Why Your Company Needs a Social Media Presence
But here’s one thing that holds true no matter the size of your marketing budget. You need a social media presence.
Why? Because 95 percent of young adults now follow brands via their social media channels. And by the end of 2018, social media channels boasted more than 2.5 million users!
Social media marketing allows you to reach a far wider group of customers for relatively small monetary expenditures. It can also give you more equal footing with companies of all sizes and budgets when done right.
Social media represents an excellent way to bring in a consistent flow of new leads while introducing your company and its services and products to new markets around the world.
It remains a crucial driver for more leads, customers, and growth.

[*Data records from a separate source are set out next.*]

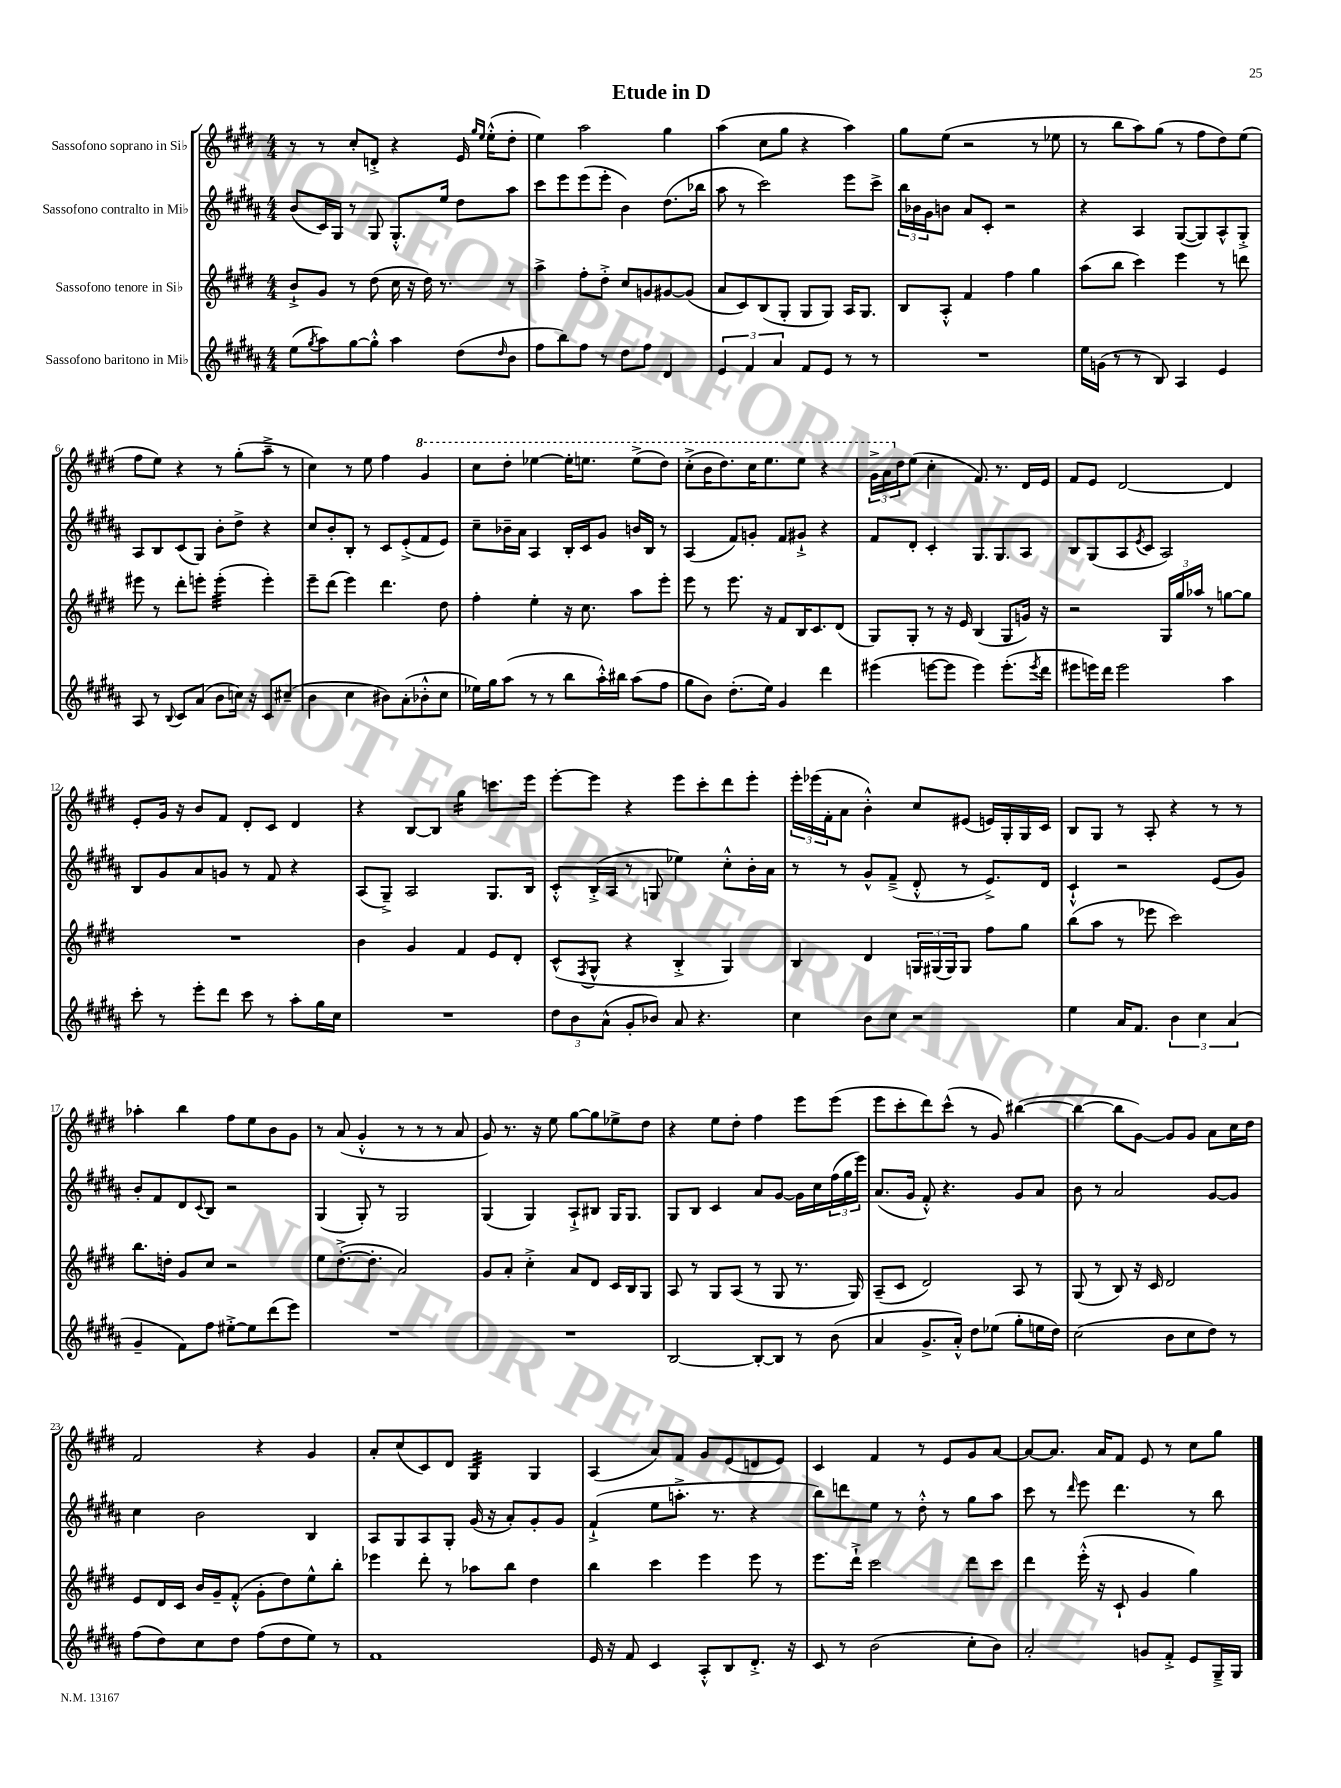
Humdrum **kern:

**kern	**kern	**kern	**kern
*staff4	*staff3	*staff2	*staff1
*clefG2	*clefG2	*clefG2	*clefG2
*k[f#c#g#d#a#]	*k[f#c#g#d#]	*k[f#c#g#d#a#]	*k[f#c#g#d#]
*M4/4	*M4/4	*M4/4	*M4/4
(8ee	8b`^	(8b	8r
8qgg#	.	.	.
8aa#)	8g#	16c#)	8r
.	.	16G#	.
[8gg#	8r	8r	8cc#'
8gg#'^^]	(8dd#	8G#	8d'^
4aa#	16cc#	8.G#'^^	4r
.	16r	.	.
.	16dd#)	.	.
.	8.r	16ee	.
(8dd#	.	8dd#	16e
.	.	.	16qqgg#
.	.	.	16qqee
.	.	.	(16ee'^^
16qqdd#	.	.	.
8b	8r	8aa#	8dd#'
=	=	=	=
8ff#	4aa^	8ccc#	4ee)
8bb)	.	8eee	.
8ff#	8ff#'	(8eee	2aa
8r	8dd#'^	8eee'	.
8dd#	8cc#	4b)	.
8ff#	8g	.	.
4d#	[8g#	(8.dd#	4gg#
.	(8g#]	.	.
.	.	16bb-	.
=	=	=	=
6e	8a	8aa#	(4aa
.	8c#)	8r	.
6f#	.	.	.
.	(8B	2ccc#)	8cc#
6a#	.	.	.
.	8G#'	.	8gg#
8f#	8G#	.	4r
8e	8G#)	.	.
8r	16A	8eee	4aa)
.	8.G#	.	.
8r	.	8ccc#^	.
=	=	=	=
1r	8B	24bb	8gg#
.	.	24b-	.
.	.	24g#	.
.	8A'^^	8b	(8ee
.	4f#	8a#	2r
.	.	8c#'	.
.	4ff#	2r	.
.	4gg#	.	8r
.	.	.	8ee-
=	=	=	=
16ee	(8aa	4r	8r
(16g	.	.	.
8r	8bb	.	8bb
8r	4ccc#)	4A#	8aa)
8B)	.	.	(8gg#
4A#	4eee	([8G#	8r
.	.	8G#])	8ff#
4e	8r	8A#^^	8dd#)
.	8ddd	8G#'^	(8ee
=	=	=	=
8A#	8eee#	8A#	8ff#
8r	8r	8B	8ee)
8qqB	.	.	.
8c#	8ddd#'	(8c#	4r
(8a#	8eee'	8G#)	.
8b	(4eee'	8b'	8r
16cc)	.	8dd#^	(8gg#'
16r	.	.	.
8c#	4eee')	4r	8aa~^
(8cc#~	.	.	8r
=	=	=	=
4b	8eee~	8cc#	4cc#)
.	(8ddd#	8b'	.
4cc#	4eee)	8B'	8r
.	.	8r	8ee
8b#)	4.ddd#	8c#	4ff#
(8a#'	.	(8e'^	.
8b-'^^	.	8f#	4gg#
8cc#	8dd#	8e)	.
=	=	=	=
16ee-)	4ff#'	8cc#~	8ccc#
16gg#	.	.	.
(8aa#	.	16b-~	8ddd#'
.	.	16a#	.
8r	4ee'	4A#	[4eee-
8r	.	.	.
8bb	16r	16B'	16eee-']
.	8.cc#	16c#	8.eee
16aa#'^^)	.	8g#	.
16bb#	.	.	.
(8aa#	8aa	16b	(8eee^
.	.	16B	.
8ff#	8eee'	8r	8ddd#)
=	=	=	=
8gg#	8eee	(4A#	(8ccc#'^
8b)	8r	.	16bb
.	.	.	8.ddd#)
(8.dd#'	8.eee	8f#)	.
.	.	8g'	16ccc#
16ee)	16r	.	8.eee
4g#	8f#	8f#	.
.	16B	8g#`^	8eee
.	8.c#	.	.
4ddd#	.	4r	4r
.	(8d#	.	.
=	=	=	=
(4eee#	8G#)	8f#	24gg#^
.	.	.	24aa
.	.	.	24dd#
.	8G#'	8d#'	(8ee
[8eee	8r	4c#'	4cc#'
8eee]	16r	.	.
.	16e	.	.
4eee)	(4B	8.G#	8.f#)
.	.	8.G#	8.r
(8.eee'	8G#	.	.
.	16g)	8A#	16d#
8qeee	.	.	.
16ddd#	16r	.	16e
=	=	=	=
8eee#	2r	8B	8f#
16eee)	.	(8G#	8e
16ddd#	.	.	.
2eee	.	8A#	[2d#
.	.	8qe	.
.	.	8c#	.
.	24G#	2A#)	.
.	24gg#	.	.
.	24aa-	.	.
.	8r	.	.
4aa#	[8gg	.	4d#]
.	8gg]	.	.
=	=	=	=
8ccc#'	1r	8B	8e'
8r	.	8g#	16g#
.	.	.	16r
8eee'	.	8a#	8b
8ddd#	.	8g	8f#
8ccc#	.	8r	8d#'
8r	.	8f#	8c#
8aa#'	.	4r	4d#
16gg#	.	.	.
16cc#	.	.	.
=	=	=	=
1r	4b	(8A#	4r
.	.	8G#~^)	.
.	4g#	2A#	[8B
.	.	.	8B]
.	4f#	.	4gg#
.	8e	8.G#	8.ccc
.	8d#'	.	.
.	.	16B	16eee
=	=	=	=
12dd#	(8c#^^	8c#'^^	[8eee'
12b	.	.	.
.	8qF#	.	.
.	8G#^^	(16B'^	8eee]
(12a#^^	.	.	.
.	.	16A#	.
8g#'	4r	8r	4r
8b-)	.	8G	.
8a#	4B'^	4ee-)	8eee
4.r	.	.	8ccc#'
.	4G#)	8cc#'^^	8ddd#
.	.	16b'	8eee'
.	.	16a#	.
=	=	=	=
4cc#	4B	8r	24eee'
.	.	.	(24eee-
.	.	.	24f#'
.	.	8r	8a
8b	4d#	8g#^^	4b'^^)
8cc#	.	(8f#~^	.
2r	24G	8d#'^^	8cc#
.	(24G#	.	.
.	24G#)	.	.
.	8G#	8r	(8e#
.	8ff#	8.e^)	16e)
.	.	.	16G#'
.	8gg#	.	16G#
.	.	16d#	16c#
=	=	=	=
4ee	(8bb	4c#`^^	8B
.	8aa	.	8G#
16a#	8r	2r	8r
8.f#	.	.	.
.	8eee-	.	8A'
6b	2ccc#)	.	4r
6cc#	.	.	.
.	.	(8e	8r
(6a#	.	.	.
.	.	8g#)	8r
=	=	=	=
4g#~	8.bb	8b'	4aa-'
.	.	8f#	.
.	16dd'	.	.
8f#)	8g#	8d#	4bb
.	.	8qqc#	.
8ff#	8cc#	8B	.
[8ee#'^	2r	2r	8ff#
8ee#]	.	.	8ee
(8ddd#	.	.	8b
8eee)	.	.	8g#
=	=	=	=
1r	8ee	(4G#	8r
.	([8.dd#'^	.	(8a
.	.	8G#')	4g#'^^
.	8.dd#']	.	.
.	.	8r	.
.	2a)	2G#	8r
.	.	.	8r
.	.	.	8r
.	.	.	8a
=	=	=	=
1r	8g#	(4G#	8g#)
.	8a'	.	8.r
.	4cc#'^	4G#)	.
.	.	.	16r
.	.	.	8ee
.	8a	8A#`^	[8gg#
.	8d#	8B#	8gg#]
.	16c#	16G#	8ee-^
.	16B	8.G#	.
.	8G#	.	8dd#
=	=	=	=
[2B	8A	8G#	4r
.	8r	8B	.
.	8G#	4c#	8ee
.	(8A	.	8dd#'
8B'_	8r	8a#	4ff#
8B]	8G#	[8g#	.
8r	8.r	16g#]	8eee
.	.	16cc#	.
(8b	.	(24ff#	(8eee
.	.	24gg#	.
.	16G#)	.	.
.	.	24eee)	.
=	=	=	=
4a#	(8A~	(8.a#	8eee
.	8c#	.	8ccc#'
.	.	16g#	.
8.g#^	2d#)	8f#'^^)	8ddd#)
.	.	4.r	(8ccc#^^
16a#'^^)	.	.	.
8dd#	.	.	8r
(8ee-	.	.	8g#)
8gg#'	8A	8g#	([4bb#
16ee	8r	8a#	.
16dd#)	.	.	.
=	=	=	=
(2cc#	(8G#	8b	4bb#_
.	8r	8r	.
.	8B)	2a#	8bb#]
.	16r	.	[8g#)
.	16c#	.	.
8b	2d#	.	8g#]
8cc#	.	.	8g#
8dd#)	.	[8g#	8a
8r	.	8g#]	16cc#
.	.	.	16dd#
=	=	=	=
(8ff#	8e	4cc#	2f#
8dd#)	16d#	.	.
.	16c#	.	.
8cc#	16b	2b	.
.	16g#~	.	.
8dd#	(8f#'^^	.	.
(8ff#	8g#'	.	4r
8dd#	8dd#)	.	.
8ee)	8ee^^	4B	4g#
8r	8bb'	.	.
=	=	=	=
1f#	4eee-	8A#	8a'
.	.	8G#	(8cc#
.	8ddd#'	8A#	8c#)
.	8r	8G#'	8d#
.	8aa-	(16g#	4G#
.	.	16r	.
.	8bb	8a#')	.
.	4dd#	8g#'	4G#
.	.	8g#	.
=	=	=	=
16e	4bb	(4f#`^	(4A
16r	.	.	.
8f#	.	.	.
4c#	4ccc#	8ee	8a)
.	.	8.aa'^	8f#
8A#'^^	4eee	.	8g#
.	.	8.r	.
8B	.	.	(8e
8.d#'^	8eee	4r	8d
.	8r	.	8e)
16r	.	.	.
=	=	=	=
8c#	8.eee	8bb)	4c#
8r	.	8ddd	.
.	16ddd#`^	.	.
(2b	2ccc#	8ee	4f#
.	.	8r	.
.	.	8dd#'^^	8r
.	.	8r	8e
8cc#'	8ddd#	8gg#	8g#
8b)	8ccc#	8aa#	[8a
=	=	=	=
2a#'	4ddd#	8ccc#	8a_
.	.	8r	8.a]
.	.	16qqddd#	.
.	(16eee'^^	8eee	.
.	16r	.	16a
.	8c#`	4.ddd#	8f#
8g	4g#	.	8e
8f#'^	.	.	8r
8e	4gg#)	8r	8cc#
16G#~^	.	8bb	8gg#
16G#	.	.	.
==	==	==	==
*-	*-	*-	*-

And if your company isn’t growing, it’s dying. Don’t let it wither on the vine.
Of course, if you have a new channel that you’ve added to your company’s offerings, then you’ll need to allocate more funding to get it up and running. Keep this in mind as you set aside money for social media.
Ready to learn more about what social media can do for your company? Check out our comprehensive guide to successful Facebook ad design.
A Marketing Budget Sample
Taking a look at what other companies are doing in your industry can give you a better idea of what your digital marketing budget should look like. But you may feel surprised by some of the numbers.
After all, digital marketing as an industry now ranks $30 billion bigger than television advertising! We can break these numbers down even further to get a sense of what a sample marketing budget might look like.
Companies spend on average 12 percent of their profits on marketing. But some industries spend significantly more than others.
For example, education companies spend about 18.5 percent versus two percent for the construction and mining industries. That said, your average industry falls between six and 11 percent.
Best Practices for Building Your Budget
Whether you’ve been allocated six percent of your company’s earnings or 11 percent, follow these general rules of thumb as you hone your budget.
Make sure that you diversify between strategies and channels. Like an investment portfolio, the five percent rule works well. Don’t put all of your marketing eggs in one basket, or they just might get crushed.
You should also reserve around 10 percent of your budget for experimentation. Do this with the overriding goal of improving ROI. If you can’t tolerate the thought of 10 percent, then kick it down to six or eight percent.
But no matter what, maintain some type of budget flexibility when it comes to trying innovative and unprecedented marketing tactics. Otherwise, you’ll never happen upon new and better marketing strategies.
After all, marketing is far from an exact science. Sometimes it requires a little guesswork or a leap of faith based on your understanding of your ideal client and what motivates them.
Trim the Fat and Think About ROI
At the same time, review what you’ve done in the past. But don’t get nostalgic.
If you find an area that’s underperforming, cut it ruthlessly. If it doesn’t work, get rid of it. Period.
Always keep your eyes open for ways to trim the fat. Spending less to achieve the same results increases your ROI. It also liberates funds for new areas of your marketing budget.
Finally, keep tabs on your ROI. While calculating these figures can get complicated, you need a ballpark idea of how each of your strategies is performing. That way, you can quickly assess what’s fab and what’s flab and make decisions accordingly.
Your Digital Marketing Budget
But what happens if your digital marketing budget gets cut at some future point? Then, select your highest-earning ROI strategies and list them. Do everything you can to protect them while sacrificing what remains.
That way, you’ll remain financially solvent yet continue to attract lots of new leads and customers. The bottom line remains building your budget on a solid foundation of fundamentals so that you can deal with any budget amount thrown your way.